BEGIN PROVIDED PASSAGE

1853                     The first train in Asia begins running from Bombay to Tanna.

1861                     Colonel Robert E. Lee turns down an offer to command the Union armies.

1895                     The First Sino-Japanese War ends.

1906                     A massive earthquake hits San Francisco, measuring 8.25 on the Richter scale.

1923                     Yankee Stadium opens with Babe Ruth hitting a three-run homer as the Yankees beat the Red Sox 4-1.

1937                     Leon Trotsky calls for the overthrow of Soviet leader Josef Stalin.

1942                     James H. Doolittle bombs Tokyo and other Japanese cities.

1943                     Traveling in a bomber, Japanese Admiral Isoroku Yamamoto, the mastermind of the attack on Pearl Harbor, is shot down by American P-38 fighters.

1946                     The League of Nations dissolves.

1949                     The Republic of Ireland withdraws from British Commonwealth.

1950                     The first transatlantic jet passenger trip is completed.

1954                     Colonel Gamal Abdel Nasser seizes power in Egypt.

1978                     The U.S. Senate approves the transfer of the Panama Canal to Panama.

1980                     Zimbabwe's (Rhodesia) formal independence from Britain is proclaimed.

1983                     A suicide bomber kills U.S. Marines at the U.S. Embassy in Lebanon.

 

The April 18, 1983, United States embassy bombing was a suicide bombing in Beirut, Lebanon, that killed 63 people, including 17 Americans. The victims were mostly embassy and CIA staff members, but also included several U.S. soldiers and one U.S. Marine Security Guard. It was the deadliest attack on a U.S. diplomatic mission up to that time, and was considered the beginning of Islamist attacks on U.S. targets.

The attack came in the wake of an intervention in the Lebanese Civil War by the U.S. and other Western countries, which sought to restore order and central government authority.

The next bombing on 23 October was Horrific.

 

1906

On April 18, 1906, at 5:13 a.m., an earthquake estimated at close to 8.0 on the Richter scale strikes San Francisco, California, killing an estimated 3,000 people as it topples numerous buildings. The quake was caused by a slip of the San Andreas Fault over a segment about 275 miles long, and shock waves could be felt from southern Oregon down to Los Angeles.

END PROVIDED PASSAGE

**JOB 1:**
In the April 18 historical timeline, how many people were killed in the 1983 United States embassy bombing in Beirut?

BEGIN DATASET RECORDS

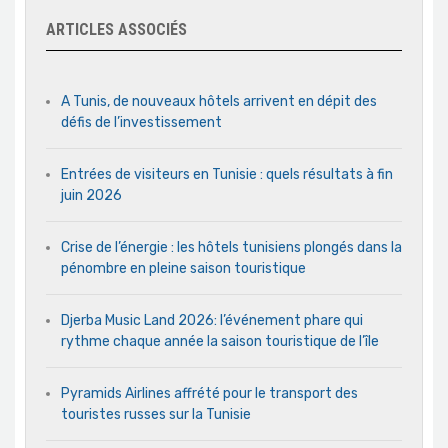
ARTICLES ASSOCIÉS
A Tunis, de nouveaux hôtels arrivent en dépit des
défis de l’investissement
Entrées de visiteurs en Tunisie : quels résultats à fin
juin 2026
Crise de l’énergie : les hôtels tunisiens plongés dans la
pénombre en pleine saison touristique
Djerba Music Land 2026: l’événement phare qui
rythme chaque année la saison touristique de l’île
Pyramids Airlines affrété pour le transport des
touristes russes sur la Tunisie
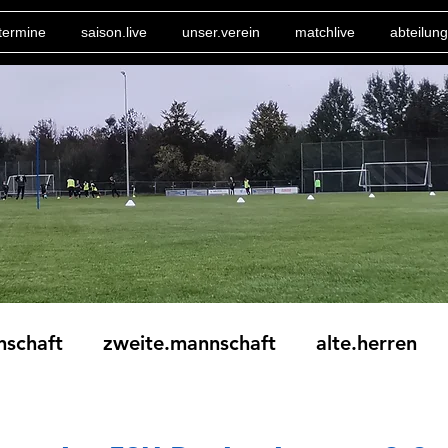
termine
saison.live
unser.verein
matchlive
abteilung
nschaft
zweite.mannschaft
alte.herren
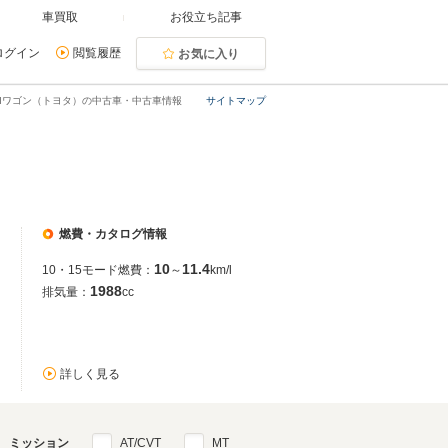
車買取
お役立ち記事
ログイン
閲覧履歴
お気に入り
IIワゴン（トヨタ）の中古車・中古車情報
サイトマップ
燃費・カタログ情報
10
11.4
10・15モード燃費：
～
km/l
1988
排気量：
cc
詳しく見る
ミッション
AT/CVT
MT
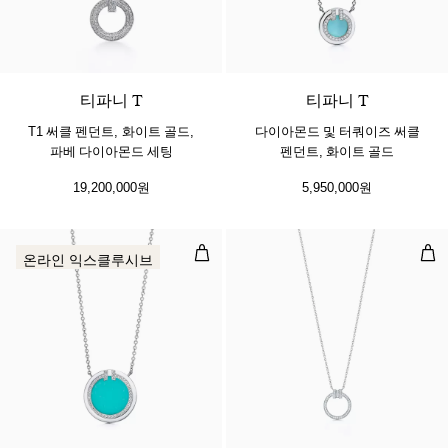
3 소재
티파니 T
티파니 T
T1 써클 펜던트, 화이트 골드,
다이아몬드 및 터쿼이즈 써클
파베 다이아몬드 세팅
펜던트, 화이트 골드
19,200,000원
5,950,000원
다이아몬드 및 터쿼이즈 써클 펜던트
다이
온라인 익스클루시브
2 소재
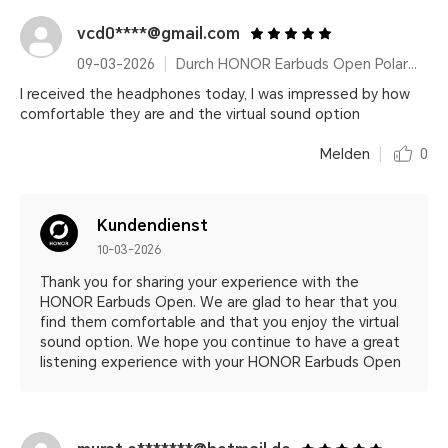
vcd0****@gmail.com
09-03-2026
Durch HONOR Earbuds Open Polar Gold
I received the headphones today, I was impressed by how
comfortable they are and the virtual sound option
Melden
0
Kundendienst
10-03-2026
Thank you for sharing your experience with the
HONOR Earbuds Open. We are glad to hear that you
find them comfortable and that you enjoy the virtual
sound option. We hope you continue to have a great
listening experience with your HONOR Earbuds Open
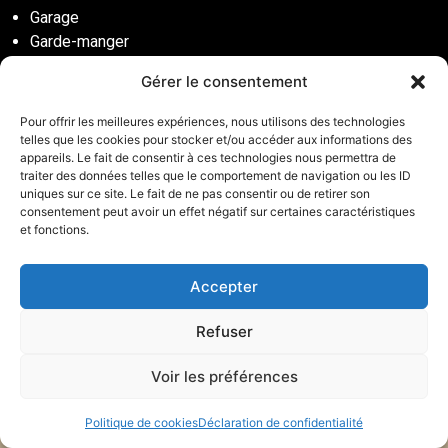
Garage
Garde-manger
Garde-robe
Gérer le consentement
Salle de jeux
Salle de lavage
Pour offrir les meilleures expériences, nous utilisons des technologies
Unité murale
telles que les cookies pour stocker et/ou accéder aux informations des
appareils. Le fait de consentir à ces technologies nous permettra de
Vestibule
traiter des données telles que le comportement de navigation ou les ID
Walk-in
uniques sur ce site. Le fait de ne pas consentir ou de retirer son
consentement peut avoir un effet négatif sur certaines caractéristiques
Social
et fonctions.
Facebook
Instagram
Accepter
Pinterest
Refuser
Voir les préférences
© 2026 | Rangement Solution | Tous droits réservés
Politique de cookies
Déclaration de confidentialité
| Bâtit avec ♡ par
Agence web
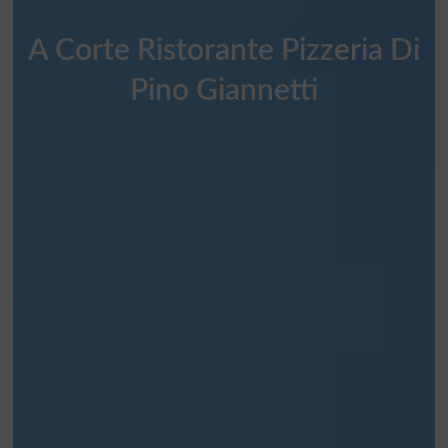
A Corte Ristorante Pizzeria Di
Pino Giannetti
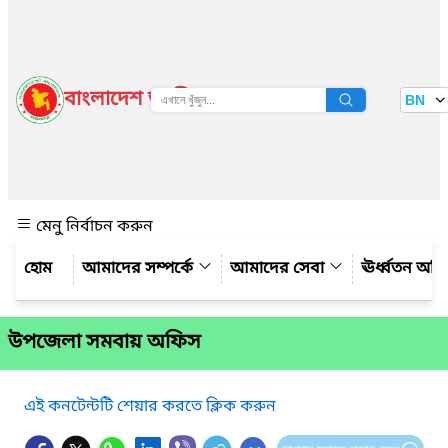
বাংলাদেশ জাতীয় তথ্য বাতায়ন
BN
দেখুন
মেনু নির্বাচন করুন
আমাদের সম্পর্কে
আমাদের সেবা
ঊর্ধ্বতন অফ
উপজেলা সমবায় অফিস
এই কনটেন্টটি শেয়ার করতে ক্লিক করুন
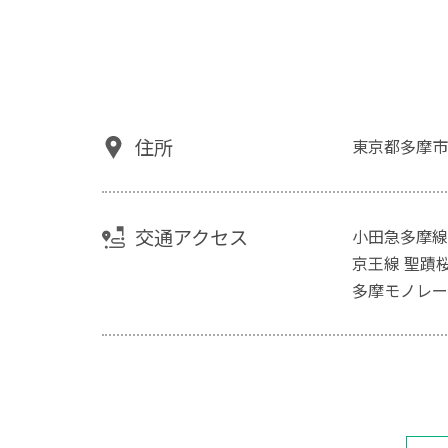
住所
東京都多摩市
交通アクセス
小田急多摩
京王線 聖蹟
多摩モノレー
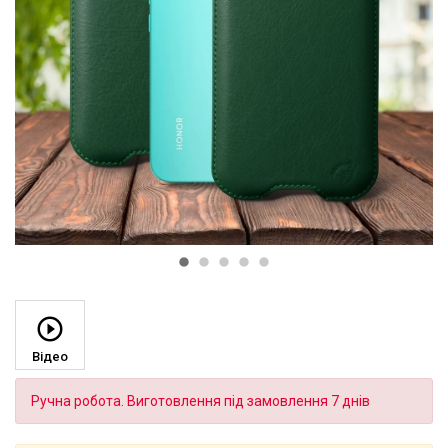
Відео
Ручна робота. Виготовлення під замовлення 7 днів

END DATASET RECORDS

**JOB 2:**
Transcribe the stretch of the listing from its start through the line containing "touristes russes sur la Tunisie", and leave the pictures out.

**FINAL ANSWER 1:**
63 people, including 17 Americans

**FINAL ANSWER 2:**
ARTICLES ASSOCIÉS
A Tunis, de nouveaux hôtels arrivent en dépit des
défis de l’investissement
Entrées de visiteurs en Tunisie : quels résultats à fin
juin 2026
Crise de l’énergie : les hôtels tunisiens plongés dans la
pénombre en pleine saison touristique
Djerba Music Land 2026: l’événement phare qui
rythme chaque année la saison touristique de l’île
Pyramids Airlines affrété pour le transport des
touristes russes sur la Tunisie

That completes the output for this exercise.